Ее стон срикошетил от моего черепа, когда ладони сжались в кулаки, пытаясь высвободиться из моей хватки.
Она шире открыла рот, всосала мою губу между зубами и прикусила ее.
Агрессия прокатилась по моему телу и затрещала клеткой чего-то темного внутри меня.
Я хотел большего. Больше боли. Больше ярости. Я хотел врываться в нее, проклиная ее имя. Очистить себя от ненависти, пока она не иссякнет.
Я разорвал поцелуй, тяжело дыша, пока смотрел вниз на нее.
— Что ты знаешь о Брайтмуре? — прохрипел я.
— Я ничего не знаю о Брайтмуре, — скрипя зубами ответила она.
Ложь.
— Да? Тогда какого хера в твоей сумочке оказались чертежи? А помимо твоей помады и пудры, еще и планы Дьявольской ночи в целостности и сохранности?
Ее грудь подымалась и опадала, пока я удерживал ее заложницей у стены. Взгляд был нечитаемый.
— Я не…
— Не лги мне, — я прижал ее сильнее, прильнув губами к ее уху. — Я, черт побери, ненавижу лжецов, — прошептал я, провоцируя дрожь в ее теле, что пробудило улыбку на моем лице. — Почему флешка оказалась у тебя?
— Я украла ее.
— Ты украла ее, — мне хотелось прыснуть со смеху, но в моем голосе не было и унции юмора или изменения. — Не думаю, что ты сделала это, револьверные губки. Думаю, он дал ее тебе, своей маленькой зверушке.
— Да я, бл*дь, ненавижу тебя.
Яд брызгал из ее слов, пока она пялилась на меня в ответ, а золотистые глаза искрились бешенством.

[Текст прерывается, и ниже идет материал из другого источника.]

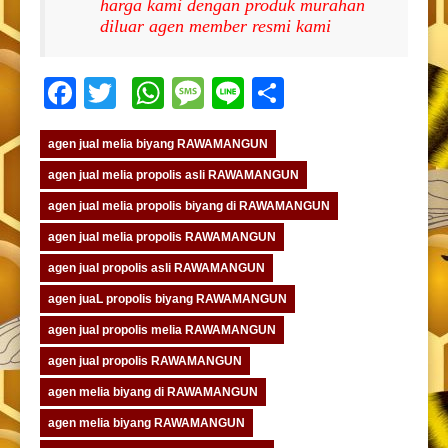
harga kami dengan produk murahan
diluar agen member resmi kami
Facebook
Twitter
WhatsApp
Message
Line
Share
agen jual melia biyang RAWAMANGUN
agen jual melia propolis asli RAWAMANGUN
agen jual melia propolis biyang di RAWAMANGUN
agen jual melia propolis RAWAMANGUN
agen jual propolis asli RAWAMANGUN
agen juaL propolis biyang RAWAMANGUN
agen jual propolis melia RAWAMANGUN
agen jual propolis RAWAMANGUN
agen melia biyang di RAWAMANGUN
agen melia biyang RAWAMANGUN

Я облизал губы, опуская взгляд на ее грудь, и улыбнулся. Сжимая ее запястья в ловушке одной рукой, я запустил вторую под ее платье, касаясь кружева, которое отделяло меня от того, чтобы оказаться в ней, зная все, что она слишком упрямилась признать.
Ее веки отяжелели, а опьянелые глаза опустились на мои губы.
— Скажи мне, как сильно ты меня ненавидишь.
— Не смей, — предупредила она, и я заметил, как мелькнул кончик ее языка у губ.
Сжимая волосы кулаком, я потянул ее голову назад, пока напряженная шея не оказалась передо мной раскрытой, и, словно тварь из темноты, я хотел впиться в эту податливую плоть и вырвать ее глотку. Проводя языком по ее плечу, я поднимался к основанию шеи, прикусив ключицу. Обри сделала резкий вдох. Я отпустил ее запястья. Похоть полыхала по моим венам, когда она вцепилась пальцами в мои волосы и обернула ногой мои бедра, притягивая ближе к себе.
— Знаешь, что, Обри? Я, бл*дь, тоже ненавижу тебя, но… твой вкус слишком чертовски приятен.